[Stored dataset items]
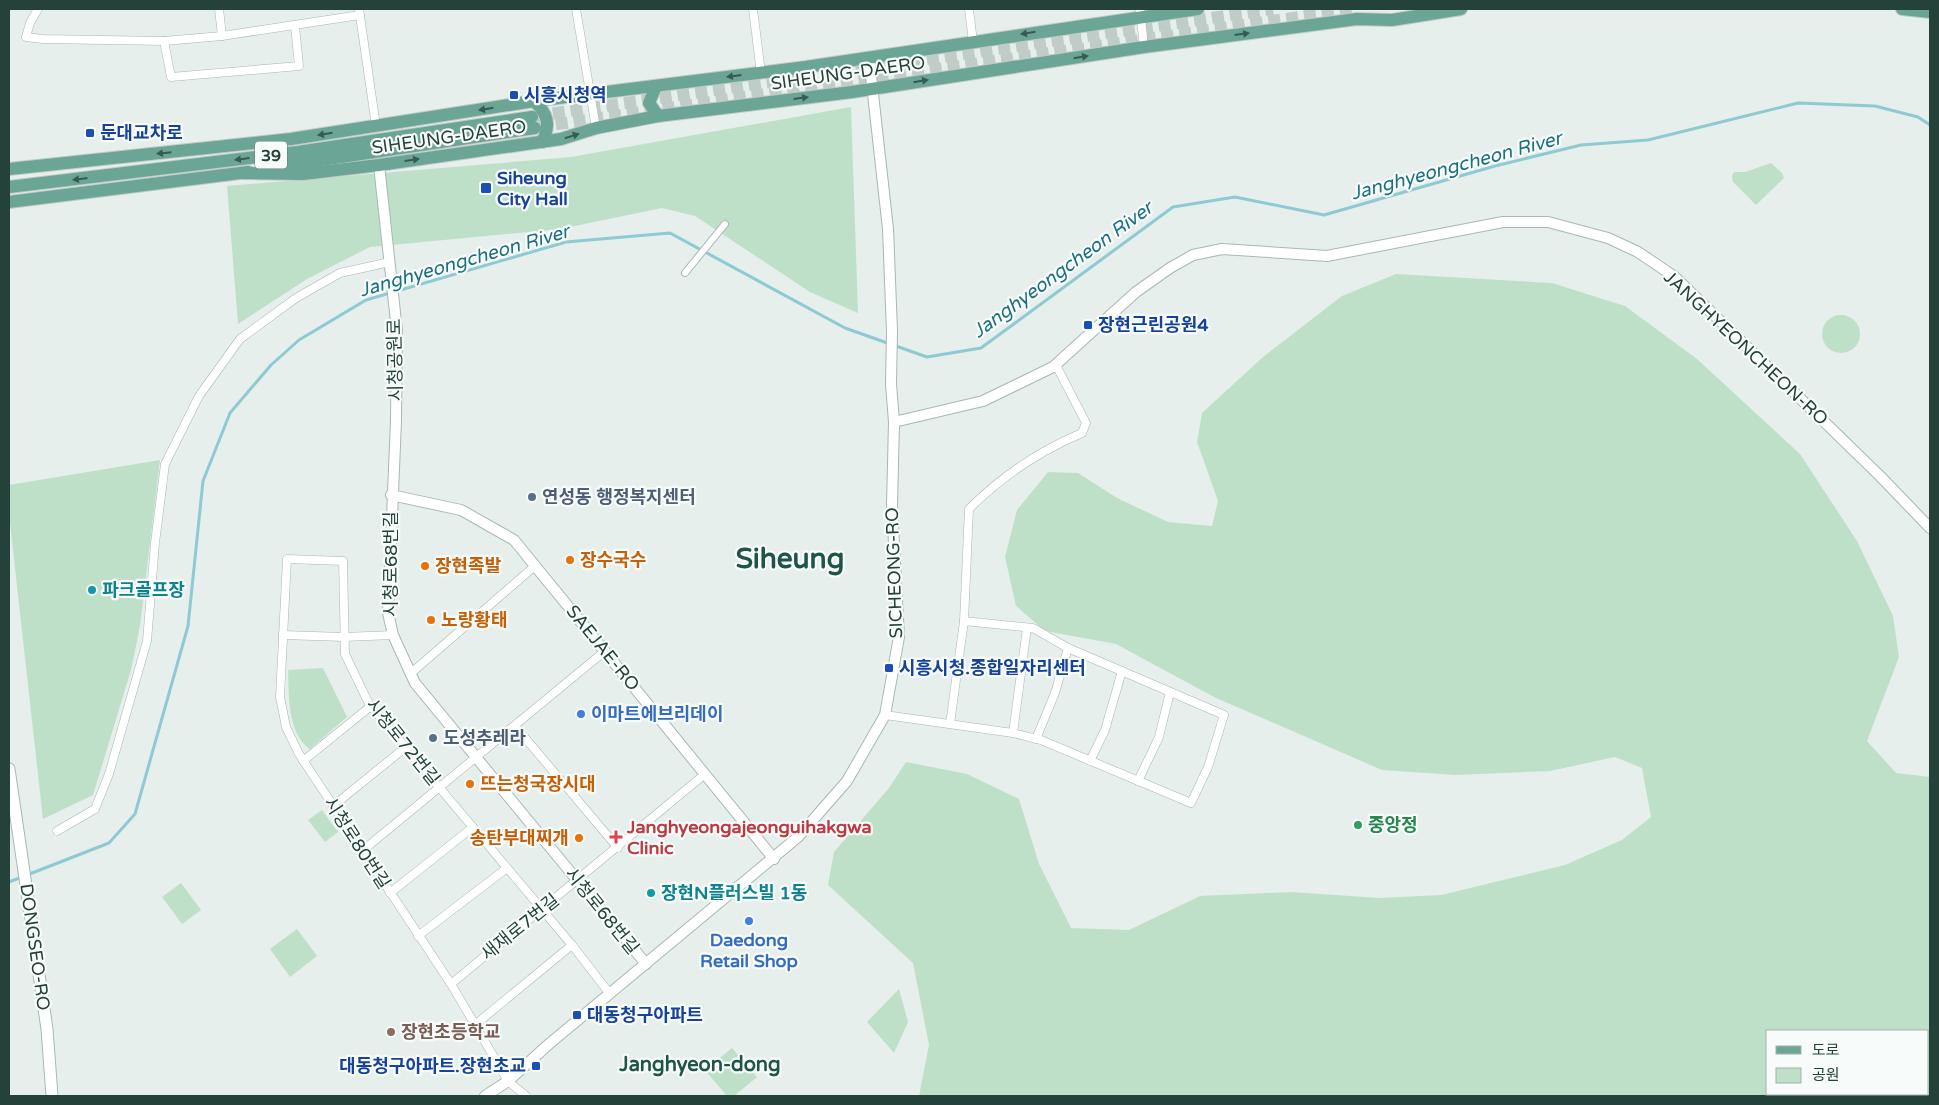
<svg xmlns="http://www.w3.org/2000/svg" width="1939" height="1105" font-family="'Varela Round','Noto Sans KR',sans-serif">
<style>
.green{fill:#bfe0c8;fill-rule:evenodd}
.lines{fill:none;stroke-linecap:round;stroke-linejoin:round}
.stream{stroke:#8ec9d4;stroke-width:3}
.primary-tunnel{stroke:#bfccc8;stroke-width:12;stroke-dasharray:12 6;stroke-linecap:butt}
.pedestrian-casing{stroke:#a8b8b2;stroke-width:8}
.minor-casing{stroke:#a8b8b2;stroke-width:9}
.tertiary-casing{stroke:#a8b8b2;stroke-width:12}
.secondary-casing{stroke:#a4bbb3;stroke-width:13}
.primary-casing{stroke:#c2cac8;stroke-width:14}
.pedestrian{stroke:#fff;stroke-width:6}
.minor{stroke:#fff;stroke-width:8}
.tertiary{stroke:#fff;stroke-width:10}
.secondary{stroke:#fff;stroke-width:11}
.primary{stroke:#6aa596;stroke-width:12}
.oneway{fill:#365b51}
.transit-dot{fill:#1a4fb4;stroke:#f7fbf9;stroke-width:2}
.service-dot{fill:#5c6f8a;stroke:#f7fbf9;stroke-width:2}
.food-dot{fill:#e8710a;stroke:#f7fbf9;stroke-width:2}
.culture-dot{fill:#0f9aa8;stroke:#f7fbf9;stroke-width:2}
.shop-dot{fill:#3f7fe0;stroke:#f7fbf9;stroke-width:2}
.leisure-dot{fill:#2e9e5b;stroke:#f7fbf9;stroke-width:2}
.health-dot{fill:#e0444e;stroke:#f7fbf9;stroke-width:2}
.education-dot{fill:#8d6e63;stroke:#f7fbf9;stroke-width:2}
.labels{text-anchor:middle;stroke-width:4.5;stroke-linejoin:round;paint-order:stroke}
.shield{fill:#f7fbf9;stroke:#637a73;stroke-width:1}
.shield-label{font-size:16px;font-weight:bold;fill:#24423a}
.street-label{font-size:18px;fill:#24423a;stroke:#f7fbf9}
.transit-label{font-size:18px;font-weight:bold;fill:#164399;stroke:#f7fbf9;text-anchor:start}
.service-label{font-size:18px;font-weight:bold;fill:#4e5e75;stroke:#f7fbf9;text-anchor:start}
.food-label{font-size:18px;font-weight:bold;fill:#c56008;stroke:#f7fbf9;text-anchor:start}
.culture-label{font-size:18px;font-weight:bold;fill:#0d838f;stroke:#f7fbf9;text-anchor:start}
.shop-label{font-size:18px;font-weight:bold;fill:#366cbe;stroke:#f7fbf9;text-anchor:start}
.leisure-label{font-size:18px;font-weight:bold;fill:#27864d;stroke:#f7fbf9;text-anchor:start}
.health-label{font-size:18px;font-weight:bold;fill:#be3a42;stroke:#f7fbf9;text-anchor:start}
.education-label{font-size:18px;font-weight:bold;fill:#785e54;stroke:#f7fbf9;text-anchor:start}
.water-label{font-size:19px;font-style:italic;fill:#1c6f80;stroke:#f7fbf9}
.quarter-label{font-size:20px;font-weight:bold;fill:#1f5548;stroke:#f7fbf9}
.town-label{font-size:28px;font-weight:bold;fill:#1f5548;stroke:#f7fbf9}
</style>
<rect width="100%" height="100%" fill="#e6efeb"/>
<g class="green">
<path d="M851,107l7,206 -48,-21 -115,-76 -33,-8 -102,21 -190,18 -63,32 -69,45 -11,-138 344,-29z"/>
<path d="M1771,163l11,10 2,5 -28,27 -23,-23 -1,-6 2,-4h11z"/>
<path d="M1396,274l156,9 73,23 72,53 103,95 57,87 36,75 6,41 -32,84 29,32 34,4v319h-1011l10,-51 -16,-82 -85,-78 6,-33 55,-64 17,-26 61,12 52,25 20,65 32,64 58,2 71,-34 91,-4 89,6 61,-3 124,-30 57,-25 29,-23 -9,-49 -27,-11 -65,14 -94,4 -74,-5 -168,-73 -98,-53 -71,-13 -29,-25 -11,-49 12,-47 31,-38 30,1 39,25 51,24 44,4 6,-25 -21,-59 5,-29 61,-56 79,-61zM1768,1031h160v63h-160z"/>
<circle cx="1841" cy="334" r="19"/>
<path d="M160,460l-20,166 -9,44 -38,125 -50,24 -34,-305v-29z"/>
<path d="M323,668l24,49 -37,32c-23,-16 -21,-54 -22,-79z"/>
<path d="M322,810l16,22 -13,10 -17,-22z"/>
<path d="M181,883l20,27 -19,14 -20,-27z"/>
<path d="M297,929l20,27 -27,21 -20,-28z"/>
<path d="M899,989l9,33 -14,31 -27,-31z"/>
<path d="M732,1048l25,29 -23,19h-7l-22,-26z"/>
</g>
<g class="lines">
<path class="stream" d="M9,882l100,-39 26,-29 53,-188 15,-145 27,-68 41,-48 28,-25 67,-40 200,-58 104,-9 175,95 82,29 54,-9 192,-141 62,-10 89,18 171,-49 86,-21 67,-5 150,-37 77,3 43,11 12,8"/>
<g class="primary-tunnel">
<path d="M535,116l738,-107"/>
<path d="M538,127l817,-118"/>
</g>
<defs>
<path id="pedestrian" d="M685,273l40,-49"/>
<g id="minor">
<path d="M38,9l-8,14 -4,14 17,2 121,2 58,-5 138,-21"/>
<path d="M219,9l3,27"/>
<path d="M359,9l17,117"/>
<path d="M576,9l20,119"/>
<path d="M753,9l8,64"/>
<path d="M969,9l4,33"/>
<path d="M1140,9l4,38"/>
<path d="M164,41l7,36 128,-11 -4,-40"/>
<path d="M283,635l61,2 49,-2"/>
<path d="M410,674l126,-109"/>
<path d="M885,715l128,18 28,7 150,63 17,-36 16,-52 -156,-67 -35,-20 -69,-7"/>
<path d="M950,724l14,-103 5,-112c32,-32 70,-58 113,-76l4,-10 -30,-58"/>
<path d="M515,726l103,122"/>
<path d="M1013,733l14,-105"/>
<path d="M1036,739l19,-46 13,-45"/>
<path d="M303,761l68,-55"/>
<path d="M1090,761l15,-31 17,-59"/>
<path d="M1138,781l21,-44 11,-45"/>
<path d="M333,806l73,-59"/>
<path d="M57,831l38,-22 14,-35 38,-133 8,-98 10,-79 34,-68 41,-57 56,-41 44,-25 50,-11"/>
<path d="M362,851l243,-200"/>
<path d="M390,893l83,-66"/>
<path d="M418,936l89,-68"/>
<path d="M451,984l254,-210"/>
<path d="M476,1024l96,-79"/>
<path d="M526,1096l-18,-15 -57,-97 -152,-230 -13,-27 -6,-30 7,-138 56,2 2,93 24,50 203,241 38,49"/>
</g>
<g id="tertiary">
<path d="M379,165l18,166 -1,90 -8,192 5,22 22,48 231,281"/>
<path d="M894,422l89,-21 70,-34 83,-75 34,-24 23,-13 29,-6 105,7 176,-34h45l60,16 30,14 37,25 205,199 50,52"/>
<path d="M391,495l70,15 53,30 260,319"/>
<path d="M485,1096l23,-15 41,-37 249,-207 49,-56 38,-66 14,-78 -7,-131 2,-84 -3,-38 1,-53 -4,-102 -19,-171"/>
</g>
<path id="secondary" d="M9,769l38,260 5,67"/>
<g id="primary">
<path d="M1902,9l28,3"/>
<path d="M656,86l-7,17 9,13"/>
<path d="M534,101c14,13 17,24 8,41"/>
<path d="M268,168l267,-40"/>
<path d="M9,169l282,-30 243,-38 272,-34 392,-58"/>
<path d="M242,173l61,1 76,-9 182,-26 35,-11 62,-12 194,-24 292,-45 213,-28 35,1 69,-11"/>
<path d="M9,187l289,-35 234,-35"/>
<path d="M9,202l239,-30"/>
</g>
</defs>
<use href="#pedestrian" class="pedestrian-casing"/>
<use href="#minor" class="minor-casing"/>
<use href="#tertiary" class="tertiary-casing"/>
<use href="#secondary" class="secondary-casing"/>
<use href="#primary" class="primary-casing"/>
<use href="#pedestrian" class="pedestrian"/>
<use href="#minor" class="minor"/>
<use href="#tertiary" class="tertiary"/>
<use href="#secondary" class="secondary"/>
<use href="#primary" class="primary"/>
</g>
<defs><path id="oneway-solid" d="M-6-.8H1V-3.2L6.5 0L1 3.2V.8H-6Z" transform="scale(1.25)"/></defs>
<g class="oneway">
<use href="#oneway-solid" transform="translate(1028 33) rotate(171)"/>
<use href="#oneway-solid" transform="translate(1242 34) rotate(-7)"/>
<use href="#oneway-solid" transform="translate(1081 57) rotate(-9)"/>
<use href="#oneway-solid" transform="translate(734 76) rotate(173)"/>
<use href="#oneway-solid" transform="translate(921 81) rotate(-9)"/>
<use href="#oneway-solid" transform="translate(801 98) rotate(-7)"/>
<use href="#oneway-solid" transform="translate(486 109) rotate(171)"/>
<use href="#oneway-solid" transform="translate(325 134) rotate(171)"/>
<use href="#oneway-solid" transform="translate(572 136) rotate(-18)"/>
<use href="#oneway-solid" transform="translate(164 153) rotate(174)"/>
<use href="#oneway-solid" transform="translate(242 159) rotate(173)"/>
<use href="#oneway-solid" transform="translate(412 160) rotate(-8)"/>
<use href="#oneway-solid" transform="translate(80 179) rotate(173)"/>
</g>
<g class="transit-dot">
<rect x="509" y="90" width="10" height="10" rx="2.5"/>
<rect x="85" y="128" width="10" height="10" rx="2.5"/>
<rect x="480" y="182" width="12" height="12" rx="2.5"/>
<rect x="1083" y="320" width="10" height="10" rx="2.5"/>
<rect x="884" y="663" width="10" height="10" rx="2.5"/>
<rect x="572" y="1010" width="10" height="10" rx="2.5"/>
<rect x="531" y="1061" width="10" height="10" rx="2.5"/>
</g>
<g class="service-dot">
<circle cx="532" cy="497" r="5"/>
<circle cx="433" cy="738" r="5"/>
</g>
<g class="food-dot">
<circle cx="570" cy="560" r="5"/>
<circle cx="425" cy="566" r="5"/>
<circle cx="431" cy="620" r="5"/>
<circle cx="470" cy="784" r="5"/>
<circle cx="579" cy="838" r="5"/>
</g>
<g class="culture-dot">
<circle cx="92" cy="590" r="5"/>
<circle cx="651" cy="893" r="5"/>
</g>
<g class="shop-dot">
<circle cx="581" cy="714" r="5"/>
<circle cx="749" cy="921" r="5"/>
</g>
<circle class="leisure-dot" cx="1358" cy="825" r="5"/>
<path class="health-dot" d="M613.5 829.5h5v5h5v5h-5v5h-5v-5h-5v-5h5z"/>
<circle class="education-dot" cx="391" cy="1032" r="5"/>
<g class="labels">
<rect class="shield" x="255" y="141.5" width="32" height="27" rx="4"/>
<g class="shield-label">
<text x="271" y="161">39</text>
</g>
<g class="street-label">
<text transform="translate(848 73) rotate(-8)" y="6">SIHEUNG-DAERO</text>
<text transform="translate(449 137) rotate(-8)" y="6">SIHEUNG-DAERO</text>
<text transform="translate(1746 348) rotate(43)" y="6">JANGHYEONCHEON-RO</text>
<text transform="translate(395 360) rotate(-91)" y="6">시청공원로</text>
<text transform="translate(391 564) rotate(-90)" y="6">시청로68번길</text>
<text transform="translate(894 573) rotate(-92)" y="6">SICHEONG-RO</text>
<text transform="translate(603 648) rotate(51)" y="6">SAEJAE-RO</text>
<text transform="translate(403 742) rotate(51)" y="6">시청로72번길</text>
<text transform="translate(357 843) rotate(57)" y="6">시청로80번길</text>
<text transform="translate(602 911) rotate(51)" y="6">시청로68번길</text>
<text transform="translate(520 927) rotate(-39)" y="6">새재로7번길</text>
<text transform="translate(35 947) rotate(82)" y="6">DONGSEO-RO</text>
</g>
<g class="transit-label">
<text x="524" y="101">시흥시청역</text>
<text x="100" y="139">둔대교차로</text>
<text x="497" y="184">Siheung<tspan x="497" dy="21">City Hall</tspan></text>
<text x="1098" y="331">장현근린공원4</text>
<text x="899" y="674">시흥시청.종합일자리센터</text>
<text x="587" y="1021">대동청구아파트</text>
<text x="526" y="1072" text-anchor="end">대동청구아파트.장현초교</text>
</g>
<g class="service-label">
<text x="542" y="503">연성동 행정복지센터</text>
<text x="443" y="744">도성추레라</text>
</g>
<g class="food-label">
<text x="580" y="566">장수국수</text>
<text x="435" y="572">장현족발</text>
<text x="441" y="626">노랑황태</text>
<text x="480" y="790">뜨는청국장시대</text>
<text x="569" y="844" text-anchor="end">송탄부대찌개</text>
</g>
<g class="culture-label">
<text x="102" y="596">파크골프장</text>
<text x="661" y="899">장현N플러스빌 1동</text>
</g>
<g class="shop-label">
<text x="591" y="720">이마트에브리데이</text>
<text x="749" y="946" text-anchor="middle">Daedong<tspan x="749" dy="21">Retail Shop</tspan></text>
</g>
<g class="leisure-label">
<text x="1368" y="831">중앙정</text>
</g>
<g class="health-label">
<text x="627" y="833">Janghyeongajeonguihakgwa<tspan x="627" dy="21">Clinic</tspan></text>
</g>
<g class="education-label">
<text x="401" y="1038">장현초등학교</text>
</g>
<g class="water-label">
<text transform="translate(1456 165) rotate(-15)" y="7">Janghyeongcheon River</text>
<text transform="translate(464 260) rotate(-16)" y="7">Janghyeongcheon River</text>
<text transform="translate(1062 269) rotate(-36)" y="7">Janghyeongcheon River</text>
</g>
<g class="quarter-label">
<text x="700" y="1071">Janghyeon-dong</text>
</g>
<g class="town-label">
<text x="790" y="568">Siheung</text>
</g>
</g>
<rect width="1939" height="1105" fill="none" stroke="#24423a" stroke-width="20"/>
<rect x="1766" y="1030" width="162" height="65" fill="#f7fbf9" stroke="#a3b1ad"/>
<rect x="1776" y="1046" width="25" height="8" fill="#6aa596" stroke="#a3b1ad"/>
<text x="1812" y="1055" font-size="15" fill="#24423a">도로</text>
<rect x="1776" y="1068" width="25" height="15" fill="#bfe0c8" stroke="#a3b1ad"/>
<text x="1812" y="1080" font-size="15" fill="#24423a">공원</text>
</svg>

- _Task brief_
Scan the entries for the word "lines". Report each line that has it.

- _Output of the exercise_
.lines{fill:none;stroke-linecap:round;stroke-linejoin:round}
<g class="lines">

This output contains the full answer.